CONSIGNES À SUIVRE |
Transcrivez fidèlement le passage du texte sur la transition écologique et l'emploi qui va de « Selon l’OIT, environ » jusqu'à « les mêmes compétences. » inclus.

EXTRAIT DU DOCUMENT |
___

La transition écologique, une bonne nouvelle pour l’emploi ?
La promesse est séduisante : en transformant nos économies pour réduire les émissions, on créerait davantage d’emplois qu’on en détruit. Mais derrière les slogans, une question simple se pose : pour l’industrie, les services et l’agriculture, le solde sera-t-il vraiment positif ? Et pour qui, où, avec quels salaires ?
Pour y répondre, il faut faire ce que l’on fait trop rarement dans le débat public : partir des chiffres, regarder secteur par secteur, puis poser la question des conditions concrètes. Car une transition peut être « créatrice d’emplois » sur le papier… tout en laissant des territoires entiers sur le carreau.
Ce que disent les chiffres à l’échelle mondiale
Les grandes organisations internationales se sont penchées sur la question. L’Organisation internationale du travail (OIT) estime qu’une transition compatible avec les objectifs climatiques pourrait créer environ 18 millions d’emplois nets d’ici 2030 dans le monde. Derrière ce chiffre, il y a un double mouvement :
- des emplois détruits dans les secteurs très carbonés : extraction de charbon, pétrole, gaz, certaines branches de l’automobile ou de la chimie ;
- des emplois créés dans les énergies renouvelables, la rénovation des bâtiments, les transports collectifs, l’agriculture durable, la gestion des déchets, etc.
Selon l’OIT, environ 6 millions d’emplois seraient perdus directement dans les secteurs fossiles, mais plus de 24 millions seraient créés dans les activités liées à la transition. Sur le papier, le solde mondial paraît donc largement positif.
Mais un chiffre global masque trois réalités très concrètes :
- les emplois détruits et créés ne se situent pas dans les mêmes secteurs ;
- ils ne se trouvent pas dans les mêmes régions du monde ;
- ils ne nécessitent pas les mêmes compétences.

___

DONNÉES FOURNIES |

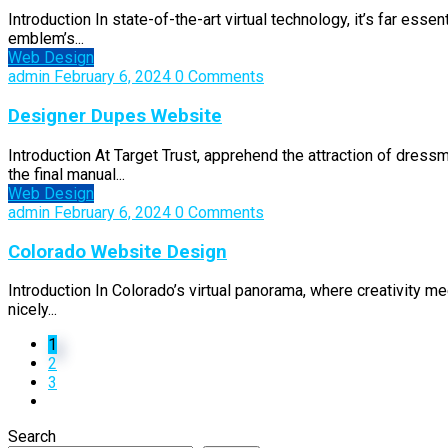
Introduction In state-of-the-art virtual technology, it’s far esse
emblem’s...
Web Design
admin
February 6, 2024
0 Comments
Designer Dupes Website
Introduction At Target Trust, apprehend the attraction of dress
the final manual...
Web Design
admin
February 6, 2024
0 Comments
Colorado Website Design
Introduction In Colorado’s virtual panorama, where creativity me
nicely...
1
2
3
Search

___

RÉPONSE ATTENDUE |
Selon l’OIT, environ 6 millions d’emplois seraient perdus directement dans les secteurs fossiles, mais plus de 24 millions seraient créés dans les activités liées à la transition. Sur le papier, le solde mondial paraît donc largement positif.
Mais un chiffre global masque trois réalités très concrètes :
- les emplois détruits et créés ne se situent pas dans les mêmes secteurs ;
- ils ne se trouvent pas dans les mêmes régions du monde ;
- ils ne nécessitent pas les mêmes compétences.